You will frequently be asked to complete a brief data collection survey for use in later analysis. Timely submission will count toward your participation grade.

Regular class attendance is an indication of your interest in, and commitment to this course. You are expected to attend class every day, to participate in class discussions and activities, and to ask relevant questions. Part of your final course average will be based on your attendance and participation. Attendance will be taken at the beginning of class each day, and a late arrival will count as an absence. If you do miss a class for any reason, you are expected to make-up the missed work (and submit your practice problem on time) before the next class. Failure to do so will lower your participation grade. Any student that misses more than 1/3 of the total classes will automatically fail the course.

Homework Assignments:

You will have frequent homework assignments – typically once a week. Such assignments are due by midnight on the assigned day. Late assignments might be given feedback, but will not be given a grade. If you submit all the homework assignments, I will drop your lowest homework grade.

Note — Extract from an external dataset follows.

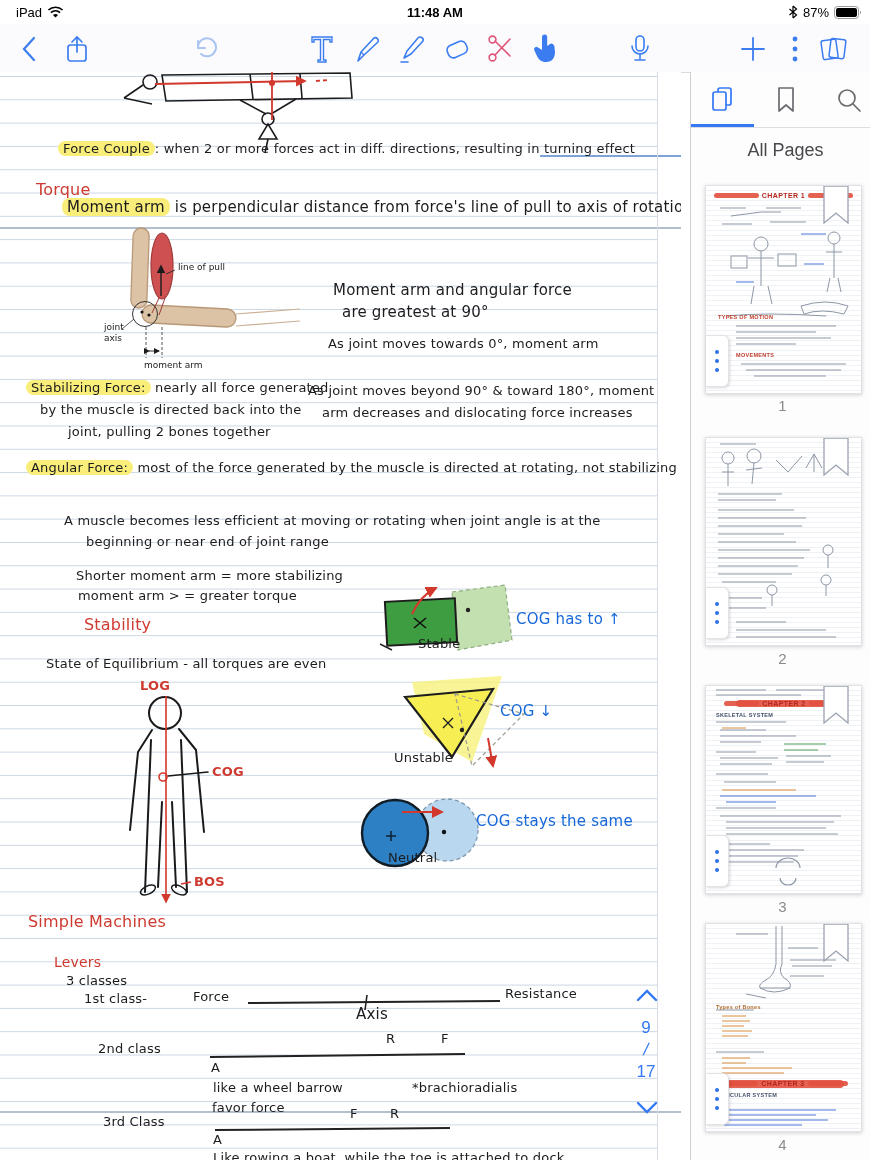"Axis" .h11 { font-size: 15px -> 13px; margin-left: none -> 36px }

You will have a test after Chapter 1 one and another after Chapter 3, and a comprehensive final exam. The tests may have both an in-class and take-home portion, or they may be strictly in-class. The dates for these tests will be announced at least one week in advance. The final exam will be an open-book, take-home exam, distributed on the last day of classes.

Q Projects:

Stat 251 is a Q course, meaning that once you have successfully completed the course, you will have satisfied the Q component of Hollins’ general education requirements. You will be assigned at least one Q project which involve your analyzing and drawing conclusions from data that you find and collect yourself. The first project is based on Chapter 1. You will submit these projects as part of a team of students.  Specific instructions for the projects will be made available when we get to that point in the course.

Portfolio Assignments:

All Hollins mathematics majors and minors are required to accumulate a mathematics portfolio throughout their careers at Hollins. The portfolio should demonstrate a student’s mathematical growth and experiences at Hollins. Students must keep copies of all assignments that are designated “portfolio assignments” in any given mathematics/statistics course. Students are strongly encouraged to keep copies of all their work in Stat 251 for possible inclusion in the portfolio. The Q projects and any two homework assignments of your choice will be the portfolio assignments in Stat 251.

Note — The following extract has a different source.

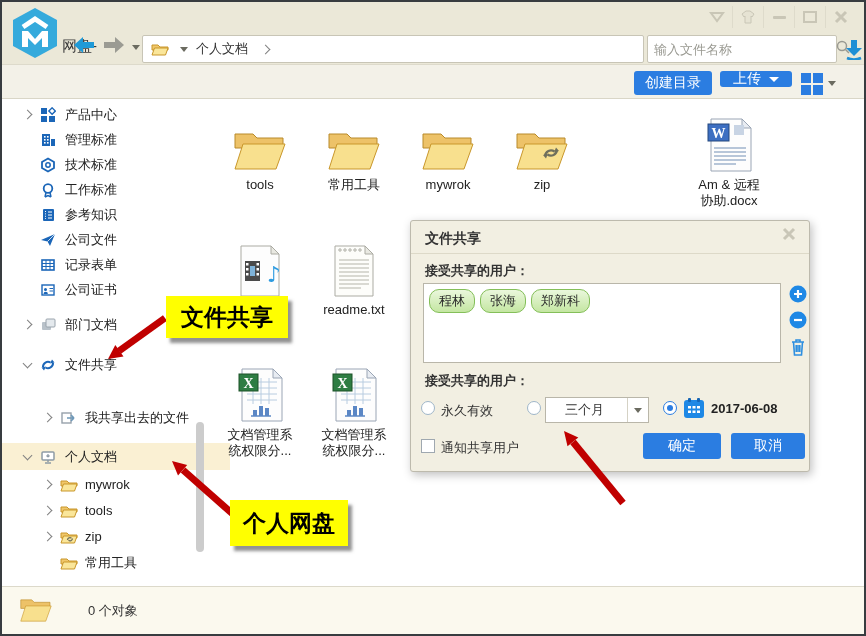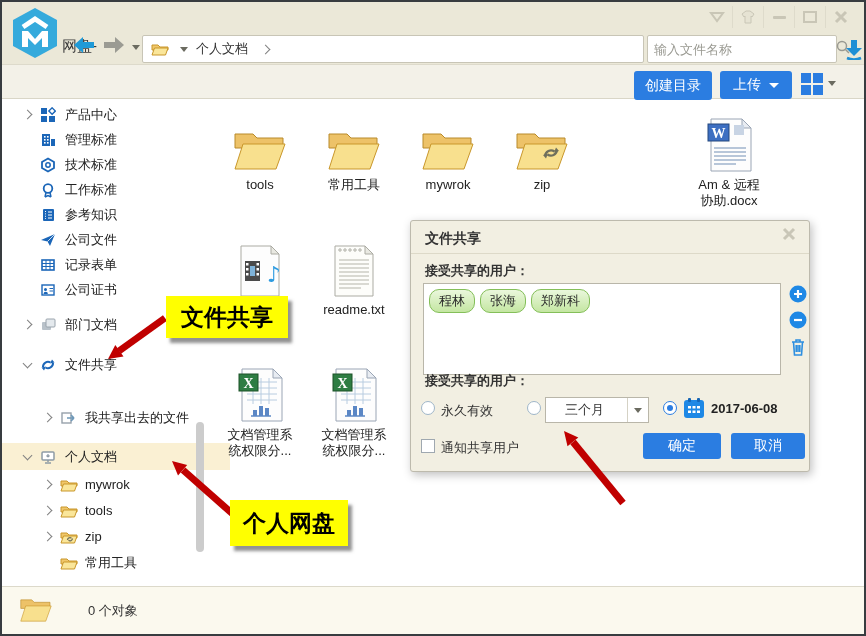"创建目录" div.btn { height: 29px -> 24px }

What I expect from Students:

  • Ask questions early and often if there is something you do not understand about the material or course structure. Even if your question is “huh?”, it needs to be asked as soon as possible.
  • Be interested and committed to the course. Attend class and KEEP UP.
  • Be courteous of the instructor and your fellow students. This includes no cell phones or web surfing in class, completing and submitting assignments on time, etc.

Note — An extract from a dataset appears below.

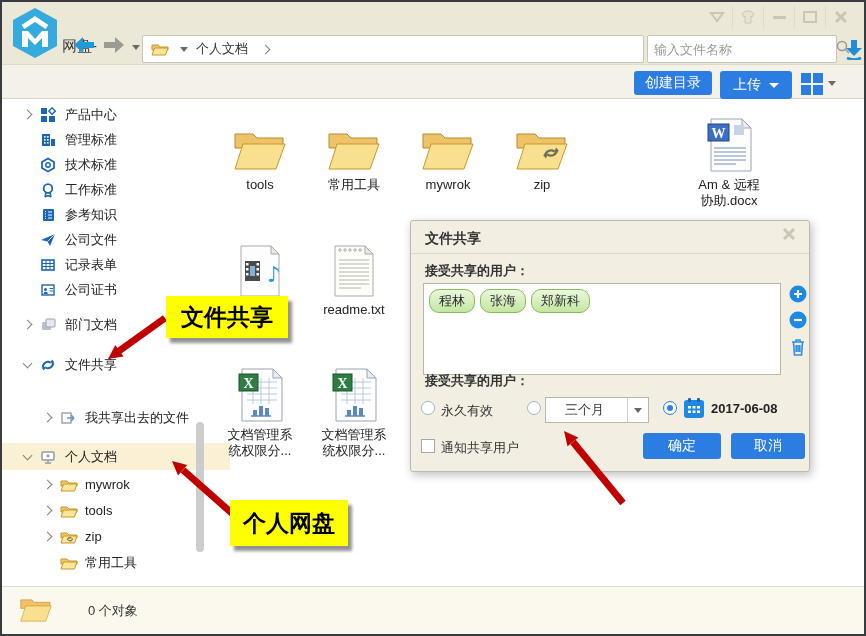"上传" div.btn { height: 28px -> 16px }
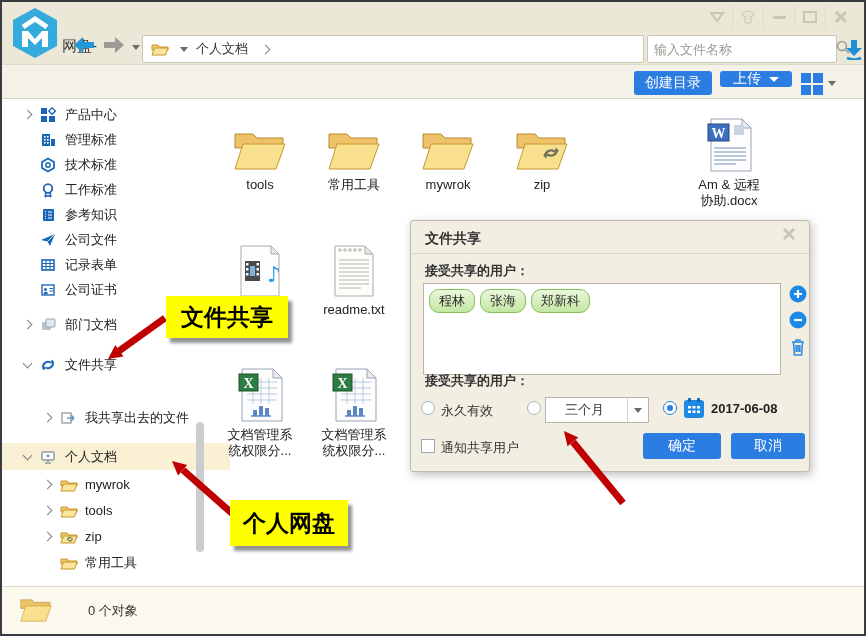"程林" .listbox { height: 92px -> 80px }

What Students Should Expect from Me:

  • That I’ll be courteous and respectful of students, including learning your names, treating you professionally, and beginning and ending class on time.
  • That I’ll carefully prepare the course materials, including responding to your feedback and questions.
  • That I’ll provide prompt and informative feedback on your work and will keep you informed of how I am evaluating your performance.

Need help?

Please feel free to come by my office, send me an email, catch me on-line, or call me at home anytime. In addition to my posted office hours, you may also email for an appointment.

I am not really anywhere near as organized as this lengthy syllabus might suggest. All of these details are subject to change as the course develops. I welcome and value your input.